In order to split a state, you need to establish a new state government, which needs to duplicate all of the state laws and services operated by the original state government. This increase in overhead is expensive. But it's much less expensive, per-capita, if you start with a high-population state, because many parts of the state bureaucracy scale in a sublinear fashion with respect to population. In other words, larger states can be more efficient per capita, because some components of the state government scale well to larger populations. For example, there's always one governor, one state supreme court, and one (usually bicameral) legislature, regardless of how big the population is. So the Republicans, trying to split states up, will run into budget problems to a greater extent than the Democrats would.
On the other hand, this is a form of gerrymandering, and most gerrymanders don't last forever. Following the 2010 census, the Republican party heavily gerrymandered House districts throughout the United States, but they still lost the House in 2018, because of a combination of changing demographics, larger-than-expected partisan shifts, and electoral conditions that, overall, favored the Democrats.
When you make a gerrymander, your goal is, generally speaking, to reduce your number of wasted votes while maximizing your opponents' wasted votes.
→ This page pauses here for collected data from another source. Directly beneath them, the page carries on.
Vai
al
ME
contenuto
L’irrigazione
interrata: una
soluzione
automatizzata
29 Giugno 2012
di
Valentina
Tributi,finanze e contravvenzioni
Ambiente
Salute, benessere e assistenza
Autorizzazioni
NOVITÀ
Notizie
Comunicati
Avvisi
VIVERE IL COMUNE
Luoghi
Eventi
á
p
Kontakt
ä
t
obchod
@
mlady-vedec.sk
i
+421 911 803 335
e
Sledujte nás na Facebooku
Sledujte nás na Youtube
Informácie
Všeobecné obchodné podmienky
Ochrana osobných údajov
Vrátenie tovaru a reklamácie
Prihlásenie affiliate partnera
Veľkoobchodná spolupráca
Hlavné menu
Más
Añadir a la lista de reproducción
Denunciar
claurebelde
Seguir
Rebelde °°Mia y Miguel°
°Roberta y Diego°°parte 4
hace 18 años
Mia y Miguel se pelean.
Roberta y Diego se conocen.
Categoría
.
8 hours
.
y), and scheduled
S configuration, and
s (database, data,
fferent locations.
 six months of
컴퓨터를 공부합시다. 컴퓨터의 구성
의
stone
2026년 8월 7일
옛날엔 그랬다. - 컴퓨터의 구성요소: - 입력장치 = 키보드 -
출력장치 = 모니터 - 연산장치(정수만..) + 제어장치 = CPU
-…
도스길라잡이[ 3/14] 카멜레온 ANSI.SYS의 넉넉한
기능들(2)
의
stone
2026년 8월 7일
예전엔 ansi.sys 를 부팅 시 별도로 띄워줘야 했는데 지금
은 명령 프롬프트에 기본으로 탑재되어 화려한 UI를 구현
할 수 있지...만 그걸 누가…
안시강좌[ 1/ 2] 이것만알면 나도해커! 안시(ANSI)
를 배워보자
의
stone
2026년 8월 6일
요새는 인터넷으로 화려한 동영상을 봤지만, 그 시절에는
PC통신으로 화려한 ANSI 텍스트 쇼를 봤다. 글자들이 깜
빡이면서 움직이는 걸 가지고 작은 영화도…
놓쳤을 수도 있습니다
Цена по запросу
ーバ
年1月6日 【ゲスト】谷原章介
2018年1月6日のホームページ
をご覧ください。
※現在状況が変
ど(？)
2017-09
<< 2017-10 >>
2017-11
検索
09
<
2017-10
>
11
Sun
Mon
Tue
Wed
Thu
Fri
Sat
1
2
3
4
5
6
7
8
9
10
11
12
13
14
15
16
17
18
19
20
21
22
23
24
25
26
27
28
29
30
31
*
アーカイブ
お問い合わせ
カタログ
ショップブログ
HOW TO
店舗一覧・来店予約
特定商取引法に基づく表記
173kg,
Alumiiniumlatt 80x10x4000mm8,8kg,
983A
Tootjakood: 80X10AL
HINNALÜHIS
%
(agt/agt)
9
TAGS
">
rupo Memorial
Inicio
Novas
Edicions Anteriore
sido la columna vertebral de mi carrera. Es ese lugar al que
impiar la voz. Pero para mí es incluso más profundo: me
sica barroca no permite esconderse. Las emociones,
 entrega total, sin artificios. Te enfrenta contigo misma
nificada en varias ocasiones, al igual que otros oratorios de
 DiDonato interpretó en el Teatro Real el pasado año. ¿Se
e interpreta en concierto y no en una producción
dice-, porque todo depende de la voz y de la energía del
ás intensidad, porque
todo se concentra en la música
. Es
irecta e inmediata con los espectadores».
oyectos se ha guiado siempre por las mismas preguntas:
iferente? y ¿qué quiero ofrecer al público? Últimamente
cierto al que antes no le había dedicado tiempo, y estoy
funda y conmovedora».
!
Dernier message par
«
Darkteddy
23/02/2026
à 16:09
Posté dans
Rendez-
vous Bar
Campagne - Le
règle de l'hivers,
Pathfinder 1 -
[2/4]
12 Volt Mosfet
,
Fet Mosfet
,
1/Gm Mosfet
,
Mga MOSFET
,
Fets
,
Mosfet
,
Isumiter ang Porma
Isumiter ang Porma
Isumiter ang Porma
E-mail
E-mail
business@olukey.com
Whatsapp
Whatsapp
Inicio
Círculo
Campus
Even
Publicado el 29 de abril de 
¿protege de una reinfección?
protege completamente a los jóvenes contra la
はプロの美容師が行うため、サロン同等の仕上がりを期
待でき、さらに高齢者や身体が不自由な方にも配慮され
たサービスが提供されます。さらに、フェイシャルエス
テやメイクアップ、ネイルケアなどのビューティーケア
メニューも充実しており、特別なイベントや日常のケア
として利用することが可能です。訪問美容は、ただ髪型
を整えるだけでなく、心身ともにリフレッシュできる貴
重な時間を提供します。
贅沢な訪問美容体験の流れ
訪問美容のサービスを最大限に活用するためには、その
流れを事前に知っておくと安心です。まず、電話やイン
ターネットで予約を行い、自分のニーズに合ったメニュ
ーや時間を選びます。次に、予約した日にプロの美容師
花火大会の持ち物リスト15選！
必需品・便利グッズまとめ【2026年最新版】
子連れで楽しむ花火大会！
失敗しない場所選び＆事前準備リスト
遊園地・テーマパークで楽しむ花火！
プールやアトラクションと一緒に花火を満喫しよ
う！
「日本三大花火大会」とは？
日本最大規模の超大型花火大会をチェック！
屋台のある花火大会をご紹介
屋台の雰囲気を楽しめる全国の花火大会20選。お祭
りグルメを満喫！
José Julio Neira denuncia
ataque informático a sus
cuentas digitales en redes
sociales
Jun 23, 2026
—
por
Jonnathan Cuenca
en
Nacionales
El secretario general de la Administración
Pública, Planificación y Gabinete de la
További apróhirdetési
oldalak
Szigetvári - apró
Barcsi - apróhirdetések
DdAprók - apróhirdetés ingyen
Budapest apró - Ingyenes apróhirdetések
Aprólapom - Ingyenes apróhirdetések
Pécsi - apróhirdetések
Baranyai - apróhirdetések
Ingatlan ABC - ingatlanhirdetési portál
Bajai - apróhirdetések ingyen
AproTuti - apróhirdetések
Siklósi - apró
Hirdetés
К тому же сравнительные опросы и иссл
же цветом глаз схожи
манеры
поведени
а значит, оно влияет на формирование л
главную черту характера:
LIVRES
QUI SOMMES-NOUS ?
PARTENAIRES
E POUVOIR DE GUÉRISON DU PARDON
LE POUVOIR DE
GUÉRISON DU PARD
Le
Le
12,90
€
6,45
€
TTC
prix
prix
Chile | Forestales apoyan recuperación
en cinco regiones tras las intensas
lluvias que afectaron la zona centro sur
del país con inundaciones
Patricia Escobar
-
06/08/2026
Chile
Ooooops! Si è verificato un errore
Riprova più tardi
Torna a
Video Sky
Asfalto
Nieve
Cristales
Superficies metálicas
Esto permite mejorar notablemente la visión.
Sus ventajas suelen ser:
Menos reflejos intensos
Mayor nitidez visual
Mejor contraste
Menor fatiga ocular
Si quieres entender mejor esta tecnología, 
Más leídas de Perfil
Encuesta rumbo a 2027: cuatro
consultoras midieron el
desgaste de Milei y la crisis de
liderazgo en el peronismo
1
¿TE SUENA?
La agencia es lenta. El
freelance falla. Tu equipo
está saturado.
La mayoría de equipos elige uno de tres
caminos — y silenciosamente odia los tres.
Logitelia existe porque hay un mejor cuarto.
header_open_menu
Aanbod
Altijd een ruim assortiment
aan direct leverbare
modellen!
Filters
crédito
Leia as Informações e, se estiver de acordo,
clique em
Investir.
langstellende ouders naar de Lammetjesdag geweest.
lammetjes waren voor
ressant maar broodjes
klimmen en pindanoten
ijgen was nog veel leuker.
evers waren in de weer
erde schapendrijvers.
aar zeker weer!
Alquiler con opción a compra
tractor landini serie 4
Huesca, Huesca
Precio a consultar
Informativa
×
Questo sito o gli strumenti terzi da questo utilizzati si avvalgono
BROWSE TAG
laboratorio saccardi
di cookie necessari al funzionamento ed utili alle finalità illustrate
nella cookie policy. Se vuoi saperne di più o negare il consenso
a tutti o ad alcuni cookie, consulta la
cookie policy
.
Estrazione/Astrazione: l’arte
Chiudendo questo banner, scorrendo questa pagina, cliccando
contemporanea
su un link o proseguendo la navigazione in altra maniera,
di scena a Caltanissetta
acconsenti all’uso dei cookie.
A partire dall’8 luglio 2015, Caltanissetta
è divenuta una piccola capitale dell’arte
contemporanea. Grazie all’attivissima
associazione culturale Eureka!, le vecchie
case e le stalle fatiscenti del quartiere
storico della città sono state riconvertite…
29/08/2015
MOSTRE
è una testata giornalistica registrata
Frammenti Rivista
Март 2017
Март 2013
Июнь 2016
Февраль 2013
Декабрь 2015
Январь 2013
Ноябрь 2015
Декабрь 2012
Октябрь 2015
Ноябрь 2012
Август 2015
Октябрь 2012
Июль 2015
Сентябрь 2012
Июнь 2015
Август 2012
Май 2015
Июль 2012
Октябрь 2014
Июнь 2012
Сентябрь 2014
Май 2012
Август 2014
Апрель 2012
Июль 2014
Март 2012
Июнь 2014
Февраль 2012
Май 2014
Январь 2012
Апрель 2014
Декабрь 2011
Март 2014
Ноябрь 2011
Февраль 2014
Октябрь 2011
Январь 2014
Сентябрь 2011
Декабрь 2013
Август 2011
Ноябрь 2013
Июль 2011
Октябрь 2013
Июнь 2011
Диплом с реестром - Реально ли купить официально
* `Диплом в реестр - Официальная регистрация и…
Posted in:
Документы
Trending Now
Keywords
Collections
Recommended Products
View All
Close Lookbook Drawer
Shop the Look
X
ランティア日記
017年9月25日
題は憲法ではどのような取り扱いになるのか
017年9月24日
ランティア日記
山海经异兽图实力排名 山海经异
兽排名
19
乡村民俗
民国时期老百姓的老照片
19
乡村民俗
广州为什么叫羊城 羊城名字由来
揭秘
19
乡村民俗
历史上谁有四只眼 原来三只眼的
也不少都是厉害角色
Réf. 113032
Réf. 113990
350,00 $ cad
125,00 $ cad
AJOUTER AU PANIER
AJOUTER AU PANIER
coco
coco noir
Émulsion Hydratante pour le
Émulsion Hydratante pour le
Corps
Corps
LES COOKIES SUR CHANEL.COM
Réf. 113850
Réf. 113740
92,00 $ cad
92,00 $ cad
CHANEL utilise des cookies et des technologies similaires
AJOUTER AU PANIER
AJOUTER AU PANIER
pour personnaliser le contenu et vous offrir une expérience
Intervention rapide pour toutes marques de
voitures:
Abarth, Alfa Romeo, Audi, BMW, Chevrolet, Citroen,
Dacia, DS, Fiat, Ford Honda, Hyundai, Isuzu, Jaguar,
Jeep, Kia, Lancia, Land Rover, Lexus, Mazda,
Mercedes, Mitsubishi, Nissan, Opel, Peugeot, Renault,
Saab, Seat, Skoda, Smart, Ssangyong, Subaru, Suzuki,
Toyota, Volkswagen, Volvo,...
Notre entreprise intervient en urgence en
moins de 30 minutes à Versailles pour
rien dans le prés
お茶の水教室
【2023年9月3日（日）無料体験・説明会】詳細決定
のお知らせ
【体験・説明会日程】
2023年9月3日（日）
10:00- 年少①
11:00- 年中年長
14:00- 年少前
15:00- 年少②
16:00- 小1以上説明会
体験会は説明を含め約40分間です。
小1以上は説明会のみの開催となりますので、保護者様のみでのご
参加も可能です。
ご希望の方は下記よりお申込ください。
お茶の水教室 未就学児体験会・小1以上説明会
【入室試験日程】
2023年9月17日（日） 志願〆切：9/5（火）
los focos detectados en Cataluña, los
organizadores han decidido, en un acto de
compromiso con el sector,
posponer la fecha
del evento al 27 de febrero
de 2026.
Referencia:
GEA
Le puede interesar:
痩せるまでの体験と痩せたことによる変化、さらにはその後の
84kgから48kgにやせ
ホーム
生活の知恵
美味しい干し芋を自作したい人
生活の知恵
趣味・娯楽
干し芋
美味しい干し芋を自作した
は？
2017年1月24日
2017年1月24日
A vote is wasted if it is cast for the loser (in a given district), or if it is cast for the winner in excess of the number of votes cast for the loser (i.e. it's an "extra vote" that the winner didn't need in order to win). But there's an obvious problem here. To minimize your own wasted votes, you want your candidates to win as narrowly as possible in as many districts as possible (and, if you can't win in every district, you want your opponents to win by massive margins in the districts where you can't win, so their votes are wasted more than your own). However, you need to win by a large enough margin that your gerrymander can stand up to shifting political winds. If you give yourself only a +2 advantage in each district, then the moment the overall popular vote shifts -3 against you, you end up losing more seats than you would have under an equitable set of districts.
In practice, this means that, for each district, you need to figure out how far it is likely to shift, under the assumption that the national environment is strongly against your party, and then leave enough of a margin that you still barely eke out a win in that case. This is a delicate balance, since a too-small margin will doom you to the minority once enough voters decide to vote against you, but a too-large margin will make your gerrymander less effective than it otherwise would be. Since demographics change over time in unpredictable ways, it's basically impossible to consistently get this right in the long run.
How does this apply to state splitting? The problem with state splitting is that you don't get to try again every 10 years, unlike with Congressional districts. When you draw a new state boundary, it's there for good, unless you merge the states and re-split them (or split and then merge). Merging and splitting states repeatedly would generate a lot of bureaucratic churn and would not endear residents of those states to the party doing it, but if you don't do that, then sooner or later, one of those split-off states is going to become purple, and you'll lose a bunch of previously-safe electoral votes.